> Prompt 1
According to the text on EU sustainable finance, on what date did the Commission adopt its action plan on 'Financing Sustainable Growth'?

It has become clear in recent years that public policies need to be adapted to take on the new reality of climate change, resource depletion, environmental degradation, and social pressures. The financial challenge posed by these issues goes beyond the capabilities of the public sector. It will continue to grow if we do not act now. Given the size of investments needed to move to a greener and cleaner economy, private finance has a crucial role to play by reorienting capital towards sustainable investments. This requires a comprehensive shift in how the financial system works. Elia Trippel and Antoine Begasse, policy experts at the European Commission, explain the main issues and how the EU is dealing with them.

What has the European Commission done on sustainable finance so far?

At the end of 2016, the Commission appointed a high-level expert group to set out strategic recommendations for how to develop an EU sustainable finance policy. On 31 January 2018, the group published its final report arguing that sustainable finance is imperative both to fund society's long-term needs, and to safeguard the stability of the financial system. Based on the report's recommendations, the Commission adopted on 8 March 2018 an action plan on 'Financing Sustainable Growth' to set out an EU strategy for sustainable finance.

What is the main challenge that the quest for sustainability poses to the financial sector?

Finance can be a powerful force by redirecting capital towards financing sustainability challenges, for example into renewable energy and energy efficiency, clean transport and the circular economy. But this requires a change in behavior and mind-set to ensure sustainability becomes enshrined in all investment decisions. This change should be supported by policy interventions. To make an impact, sustainable finance must be integrated into financial decision-making at every level of the investment chain based on a clear definition of what is sustainable or not.  

In turn, the financial industry itself will benefit from this more sustainable, long-term perspective. Climate change can potentially result in financial losses, for example due to the increasing number of natural disasters. These will harm financial assets. On the other hand, the financial sector will benefit from opportunities for new investments in the low-carbon and more resource-efficient economy. Investors, including individuals, increasingly want to invest in line with their values. To navigate this landscape, the financial industry needs less focus on short-term profit, and more awareness and transparency about sustainability risks.

What first steps is the Commission setting out in its action plan?

The policy agenda laid out in the action plan combines legislative and non-legislative measures.

The first step is to define what is sustainable and establish an EU classification system, a taxonomy, for sustainability activities. This taxonomy will make sure there is market consistency and clarity. The Commission plans to table a legislative proposal in May that will put in place a system to develop an EU taxonomy.

Also in May, the Commission will put forward a proposal to make sure asset managers, pension funds and insurance companies take into consideration environmental, social and governance factors and risks in their investment decisions. The proposal will also aim to ensure they are more transparent towards end-clients.

> Source records

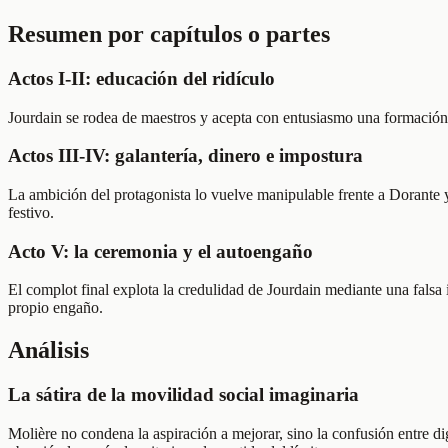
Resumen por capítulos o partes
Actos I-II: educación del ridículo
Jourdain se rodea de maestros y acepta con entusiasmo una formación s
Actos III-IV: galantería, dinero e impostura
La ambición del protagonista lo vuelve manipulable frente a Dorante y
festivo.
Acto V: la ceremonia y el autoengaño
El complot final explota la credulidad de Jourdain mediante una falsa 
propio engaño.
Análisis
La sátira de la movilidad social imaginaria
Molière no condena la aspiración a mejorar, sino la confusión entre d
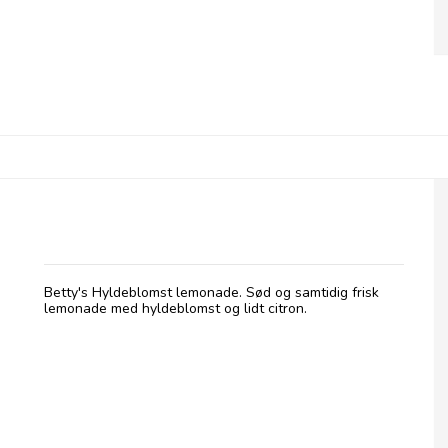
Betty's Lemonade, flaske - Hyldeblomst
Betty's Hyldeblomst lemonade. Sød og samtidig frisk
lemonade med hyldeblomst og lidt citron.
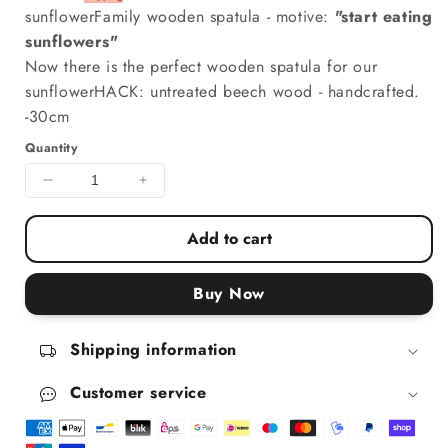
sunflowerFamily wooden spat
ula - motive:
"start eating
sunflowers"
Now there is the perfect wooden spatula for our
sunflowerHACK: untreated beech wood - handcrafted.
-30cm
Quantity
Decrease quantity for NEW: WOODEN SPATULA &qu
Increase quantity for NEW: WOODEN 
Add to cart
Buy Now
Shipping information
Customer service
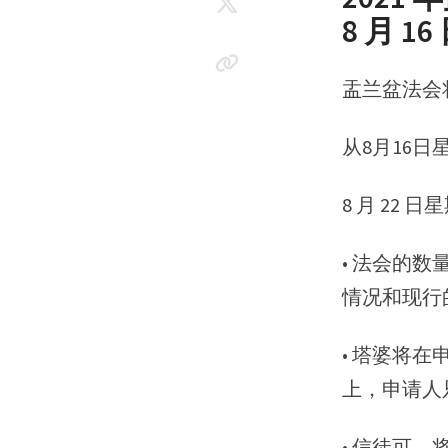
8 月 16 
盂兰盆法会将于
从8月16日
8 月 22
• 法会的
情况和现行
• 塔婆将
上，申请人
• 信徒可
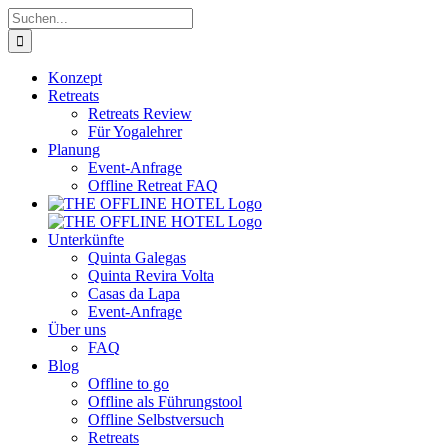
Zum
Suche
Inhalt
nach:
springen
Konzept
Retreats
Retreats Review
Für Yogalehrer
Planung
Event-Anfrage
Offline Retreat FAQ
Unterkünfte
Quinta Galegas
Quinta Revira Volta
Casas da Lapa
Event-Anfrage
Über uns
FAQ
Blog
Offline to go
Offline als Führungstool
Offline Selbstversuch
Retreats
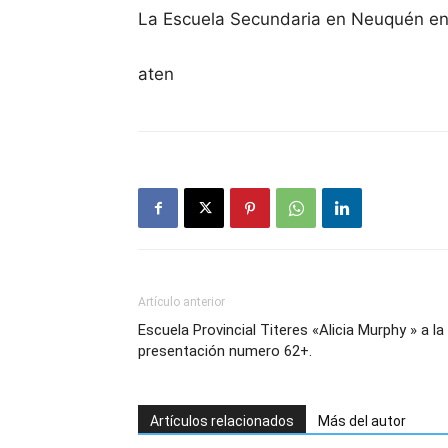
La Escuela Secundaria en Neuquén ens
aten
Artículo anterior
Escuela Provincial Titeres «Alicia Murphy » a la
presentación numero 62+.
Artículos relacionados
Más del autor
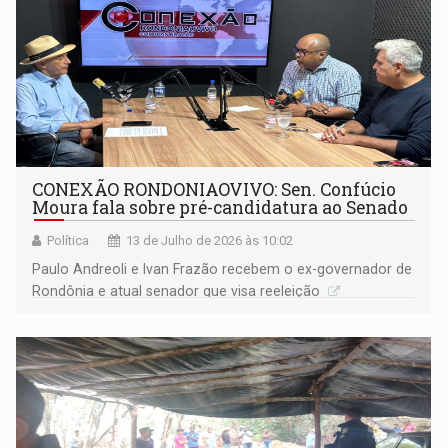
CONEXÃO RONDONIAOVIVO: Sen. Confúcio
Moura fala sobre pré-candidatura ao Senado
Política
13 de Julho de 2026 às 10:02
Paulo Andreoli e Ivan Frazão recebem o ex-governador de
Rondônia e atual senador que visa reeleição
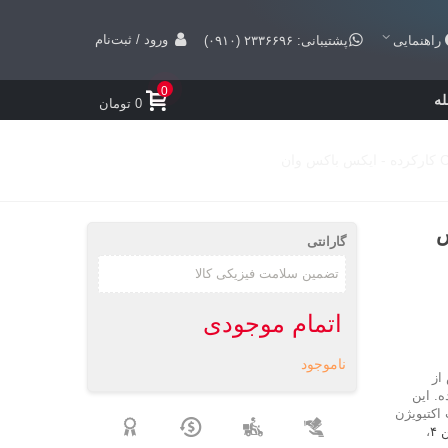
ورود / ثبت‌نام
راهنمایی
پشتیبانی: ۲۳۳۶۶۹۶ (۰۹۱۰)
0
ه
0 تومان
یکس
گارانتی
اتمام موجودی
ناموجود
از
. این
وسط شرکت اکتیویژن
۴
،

> Prompt 2
Copy out the lines of the records from the line with "Betty's Lemonade, flaske - Hyldeblomst" up to and including the line with "Customer service". Leave the pictures out of your answer.

> Problem solution 1
8 March 2018

> Problem solution 2
Betty's Lemonade, flaske - Hyldeblomst
Betty's Hyldeblomst lemonade. Sød og samtidig frisk
lemonade med hyldeblomst og lidt citron.
sunflowerFamily wooden spat
ula - motive:
"start eating
sunflowers"
Now there is the perfect wooden spatula for our
sunflowerHACK: untreated beech wood - handcrafted.
-30cm
Quantity
Decrease quantity for NEW: WOODEN SPATULA &qu
Increase quantity for NEW: WOODEN 
Add to cart
Buy Now
Shipping information
Customer service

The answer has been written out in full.